Se trata de la Excatedral de San Pedro, situada en Saint-Pierre y Miquelón, a unos 25 kilómetros al sur de la isla canadiense de Terranova. Este pequeño archipiélago, reconocido por su estrecho vínculo histórico con el País Vasco y por haber sido escenario en la serie Peaky Blinders, conserva en este edificio uno de sus emblemas arquitectónicos más relevantes. Su diseño evoca a las iglesias vascas y sintetiza siglos de historia marcados por la pesca, la herencia francesa y las reconstrucciones motivadas por diversas tragedias.
Un templo restaurado tras un incendio
La historia del edificio está profundamente conectada con la evolución del archipiélago. La construcción original de la iglesia de San Pedro data de 1816, aunque aproximadamente treinta años después sufrió daños importantes a causa de la explosión de un polvorín. En 1852 se edificó un nuevo templo parroquial que no pudo resistir al tiempo, ya que fue destruido por un incendio en 1902. La estructura actual fue levantada entre 1905 y 1907 y, con el paso de los años, se ha consolidado como una de las construcciones más emblemáticas de estas islas francesas cercanas a Terranova.
Uno de sus detalles más distintivos es el pórtico coronado por un campanario, restaurado en 1975 empleando piedra arenisca proveniente de Alsacia y riolita extraída en la propia isla. A esto se suman las vidrieras donadas por el general Charles de Gaulle, un elemento que añade valor histórico y artístico al templo, convirtiéndolo en uno de los lugares con mayor afluencia turística para quienes visitan el archipiélago atraídos por su patrimonio y su identidad cultural particular. Este reconocimiento se reforzó el 18 de febrero de 2020, cuando la antigua catedral fue declarada Monumento Histórico de Francia, una distinción que resalta su importancia arquitectónica y patrimonial en el territorio.
Un emblema del legado francés y vasco
Aunque durante muchas décadas fue la sede del Vicariato Apostólico de las Islas San Pedro y Miquelón, el templo perdió formalmente su rango de catedral en 2018, después de que el papa Francisco incorporara este territorio a la diócesis francesa de La Rochelle y Saintes.
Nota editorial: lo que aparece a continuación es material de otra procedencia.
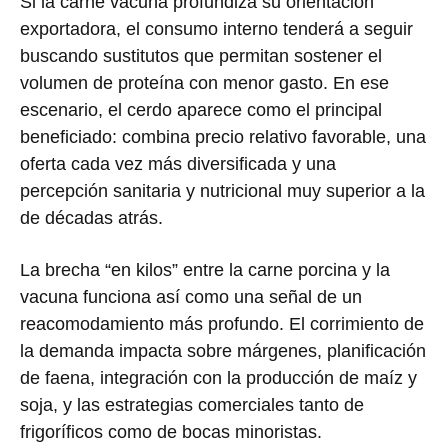
Si la carne vacuna profundiza su orientación
exportadora, el consumo interno tenderá a seguir
buscando sustitutos que permitan sostener el
volumen de proteína con menor gasto. En ese
escenario, el cerdo aparece como el principal
beneficiado: combina precio relativo favorable, una
oferta cada vez más diversificada y una
percepción sanitaria y nutricional muy superior a la
de décadas atrás.
La brecha “en kilos” entre la carne porcina y la
vacuna funciona así como una señal de un
reacomodamiento más profundo. El corrimiento de
la demanda impacta sobre márgenes, planificación
de faena, integración con la producción de maíz y
soja, y las estrategias comerciales tanto de
frigoríficos como de bocas minoristas.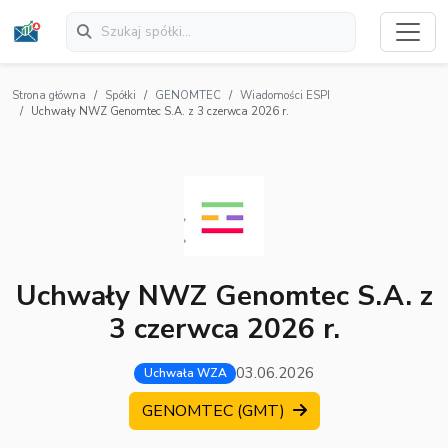
Strona główna
Spółki
GENOMTEC
Wiadomości ESPI
Uchwały NWZ Genomtec S.A. z 3 czerwca 2026 r.
Uchwały NWZ Genomtec S.A. z
3 czerwca 2026 r.
03.06.2026
Uchwała WZA
GENOMTEC (GMT)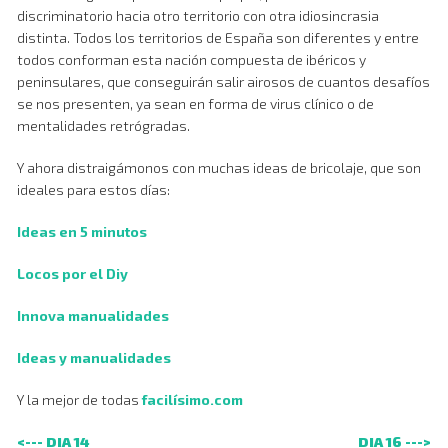
discriminatorio hacia otro territorio con otra idiosincrasia
distinta. Todos los territorios de España son diferentes y entre
todos conforman esta nación compuesta de ibéricos y
peninsulares, que conseguirán salir airosos de cuantos desafíos
se nos presenten, ya sean en forma de virus clínico o de
mentalidades retrógradas.
Y ahora distraigámonos con muchas ideas de bricolaje, que son
ideales para estos días:
Ideas en 5 minutos
Locos por el Diy
Innova manualidades
Ideas y manualidades
Y la mejor de todas
facilísimo.com
<--- DIA 14
DIA 16 --->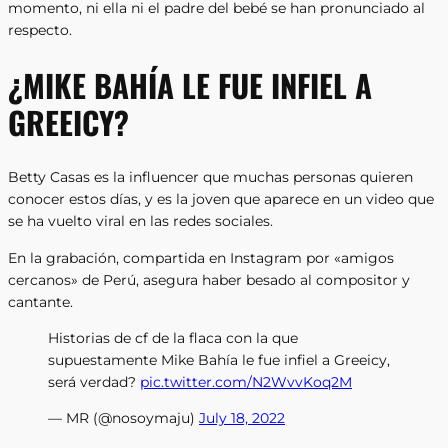
momento, ni ella ni el padre del bebé se han pronunciado al
respecto.
¿MIKE BAHÍA LE FUE INFIEL A
GREEICY?
Betty Casas es la influencer que muchas personas quieren
conocer estos días, y es la joven que aparece en un video que
se ha vuelto viral en las redes sociales.
En la grabación, compartida en Instagram por «amigos
cercanos» de Perú, asegura haber besado al compositor y
cantante.
Historias de cf de la flaca con la que
supuestamente Mike Bahía le fue infiel a Greeicy,
será verdad?
pic.twitter.com/N2WvvKoq2M
— MR (@nosoymaju)
July 18, 2022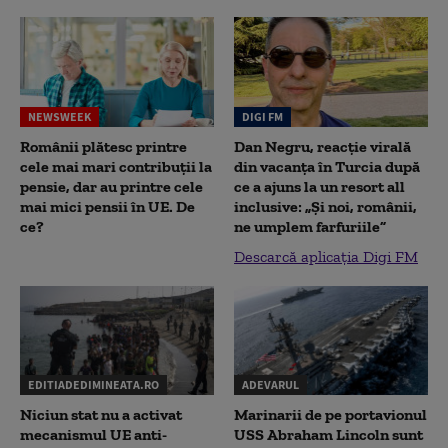
NEWSWEEK
DIGI FM
Românii plătesc printre
Dan Negru, reacție virală
cele mai mari contribuții la
din vacanța în Turcia după
pensie, dar au printre cele
ce a ajuns la un resort all
mai mici pensii în UE. De
inclusive: „Și noi, românii,
ce?
ne umplem farfuriile”
Descarcă aplicația Digi FM
EDITIADEDIMINEATA.RO
ADEVARUL
Niciun stat nu a activat
Marinarii de pe portavionul
mecanismul UE anti-
USS Abraham Lincoln sunt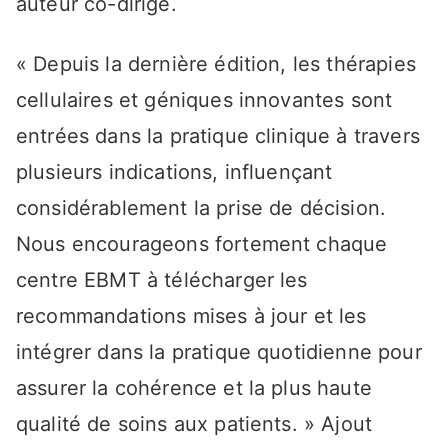
auteur co-dirigé.
« Depuis la dernière édition, les thérapies
cellulaires et géniques innovantes sont
entrées dans la pratique clinique à travers
plusieurs indications, influençant
considérablement la prise de décision.
Nous encourageons fortement chaque
centre EBMT à télécharger les
recommandations mises à jour et les
intégrer dans la pratique quotidienne pour
assurer la cohérence et la plus haute
qualité de soins aux patients. » Ajout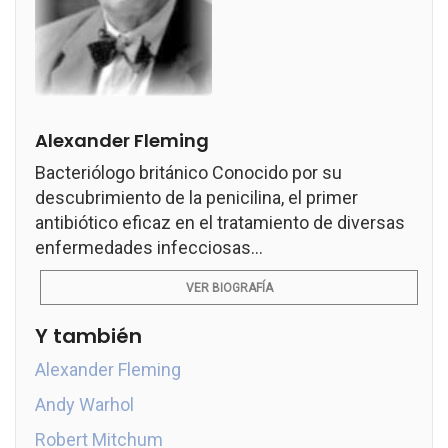
Alexander Fleming
Bacteriólogo británico Conocido por su
descubrimiento de la penicilina, el primer
antibiótico eficaz en el tratamiento de diversas
enfermedades infecciosas...
VER BIOGRAFÍA
Y también
Alexander Fleming
Andy Warhol
Robert Mitchum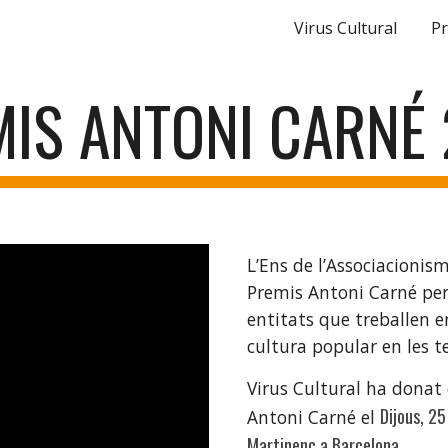
Virus Cultural
Pr
ip to main content
Skip to navigat
IS ANTONI CARNÉ
L’Ens de l’Associacionism
Premis Antoni Carné per 
entitats que treballen en
cultura popular en les te
Virus Cultural ha donat 
Dijous, 25
Antoni Carné el 
Martinenc a Barcelona.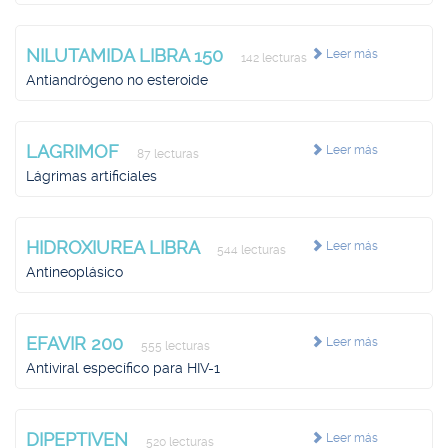
NILUTAMIDA LIBRA 150
Leer más
142 lecturas
Antiandrógeno no esteroide
LAGRIMOF
Leer más
87 lecturas
Lágrimas artificiales
HIDROXIUREA LIBRA
Leer más
544 lecturas
Antineoplásico
EFAVIR 200
Leer más
555 lecturas
Antiviral específico para HIV-1
DIPEPTIVEN
Leer más
520 lecturas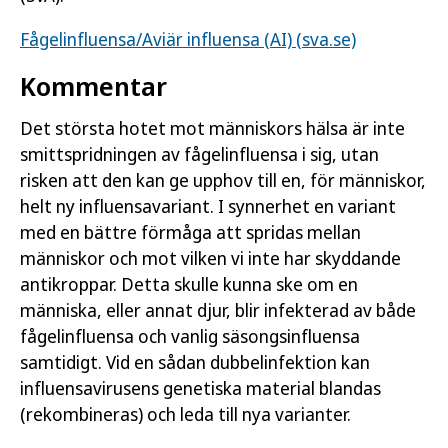
Fågelinfluensa/Aviär influensa (AI) (sva.se)
Kommentar
Det största hotet mot människors hälsa är inte
smittspridningen av fågelinfluensa i sig, utan
risken att den kan ge upphov till en, för människor,
helt ny influensavariant. I synnerhet en variant
med en bättre förmåga att spridas mellan
människor och mot vilken vi inte har skyddande
antikroppar. Detta skulle kunna ske om en
människa, eller annat djur, blir infekterad av både
fågelinfluensa och vanlig säsongsinfluensa
samtidigt. Vid en sådan dubbelinfektion kan
influensavirusens genetiska material blandas
(rekombineras) och leda till nya varianter.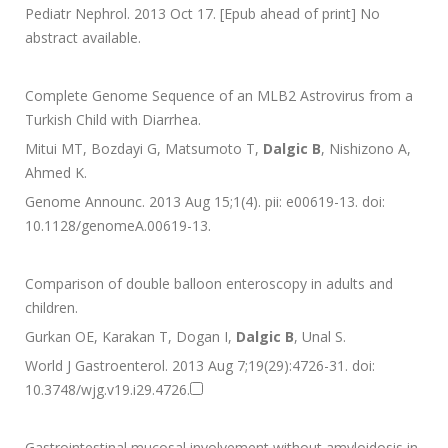
Pediatr Nephrol. 2013 Oct 17. [Epub ahead of print] No
abstract available.
Complete Genome Sequence of an MLB2 Astrovirus from a
Turkish Child with Diarrhea.
Mitui MT, Bozdayi G, Matsumoto T,
Dalgic B
, Nishizono A,
Ahmed K.
Genome Announc. 2013 Aug 15;1(4). pii: e00619-13. doi:
10.1128/genomeA.00619-13.
Comparison of double balloon enteroscopy in adults and
children.
Gurkan OE, Karakan T, Dogan I,
Dalgic B
, Unal S.
World J Gastroenterol. 2013 Aug 7;19(29):4726-31. doi:
10.3748/wjg.v19.i29.4726.
Gastrointestinal mucosal involvement without amyloidosis in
Lejos de disminuir su protagonismo, esta transformación confirmó su relevancia como uno de los monumentos principales del archipiélago, un lugar donde la herencia vasca permanece visible en los apellidos, las festividades populares, la pelota vasca y el recuerdo de los pescadores que desde el siglo XVI han encontrado en estas aguas algunos de los mayores caladeros de bacalao del Atlántico Norte.
Este territorio remoto alcanzó reconocimiento internacional al ser escenario del primer episodio de la sexta y última temporada de Peaky Blinders, cuando Tommy Shelby viaja hasta allí para cerrar un negocio tras la culminación de la Ley Seca. Además, mantiene una profunda huella vasca, aún perceptible en su bandera no oficial, donde la ikurriña comparte protagonismo con los símbolos de Bretaña y Normandía, en homenaje a la procedencia de muchos de sus primeros colonos.
Un Monumento Histórico-Artístico, un campanario restaurado tras un incendio y unas particulares vidrieras donadas por Charles de Gaulle convierten este templo en una de las joyas patrimoniales más destacadas del único territorio francés de ultramar en América del Norte, un aislado archipiélago con profunda influencia vasca localizado frente a las costas canadienses.